Dragon Age 2 Had a thematic Identity Crisis
The game lacked a certain “gritty realism” throughout. Yet
it never quite adopted a totally cartoon like Yoshi’s Story theme either. The
game just had a mixed, confused identity-crisis of what it was trying to be. The
excessive cartoon like animations, ie crossbow bolts from the sky, felt like a
need to appease newer gamers, but in the end it accomplished nothing. Former
fans were alienated as Bioware’s old secret sauce was watered down; and new
gamers may have found the combat accessible, but hardly impressive, compared to
modern “twitch” action games. The lure of Dragon Age was overall game-world
coherence coupled with tactical strategic combat. Bioware used to make great RPGs,
and they went downhill, probably irreversibly, with Dragon Age 2.

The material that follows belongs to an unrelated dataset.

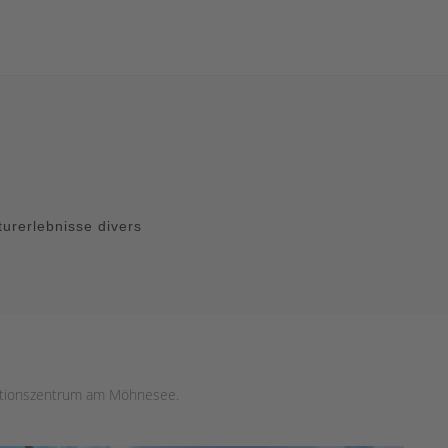
turerlebnisse divers
mationszentrum am Möhnesee.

Dragon Age 2 had cheesy cartoon-action combat in a pausable game
Additionally, Dragon Age 2’s combat system emphasized the least
fun combat elements of RPGs of healing-management and endurance in combat over
careful planning and finding the right strategy for the situation. There were too
many endless easy mobs that swarmed you. There was an unnecessary focus on
immediate party “positioning” during fights, akin to a console action game,
that felt out of place. For example there was a rock boss that had random
explosions where you had to hide behind pillars during the fight. This might be
exciting in a spontaneous action game like Devil May Cry, but not in a strategic
pausable game where you simply pause and command your party to move out of the
way. Basically the combat wasn’t strategic in a way that requires you to think
ahead to how to use of all of your party members’ abilities to overcome
interesting bosses.
Dragon Age: Origins had Freedom and Good SideQuests
Dragon Age: Origins, on the other hand, allowed you to play
as any one of a variety of different complex races, such as dwarves, elves, and
humans. Additionally it allowed you to pick between different class origins in
society, such as between Dwarven Nobility or Dwarven Commoners. Even the origin
stories, which were short 10-15 minute segments at the start of the game, were
gripping and entertaining. By the end of the story, you customized your entire
party, made fateful choices that could result in character deaths, and got to
pursue a variety of intriguing, well-crafted unique quests, including quests
for ancient relics and exploration of the strange otherworldly “Fade”. The game
maintained an emphasis on gritty realism throughout, and because of the
seriousness of your choices, you tended to feel satisfied by the finale of the
game – which was frankly a great end to a great game. The only problems were
that the combat might have actually been too hard for newer entrants to RPGs
and there might have been too much emphasis on the overcoming-the-blight-and-killing-darkspawn
main theme that limited the developer’s ability to produce more sidequests.
Nevertheless, Dragon Age was a far better game than Dragon
Age 2, and one of the best RPG games on the PC in a long time.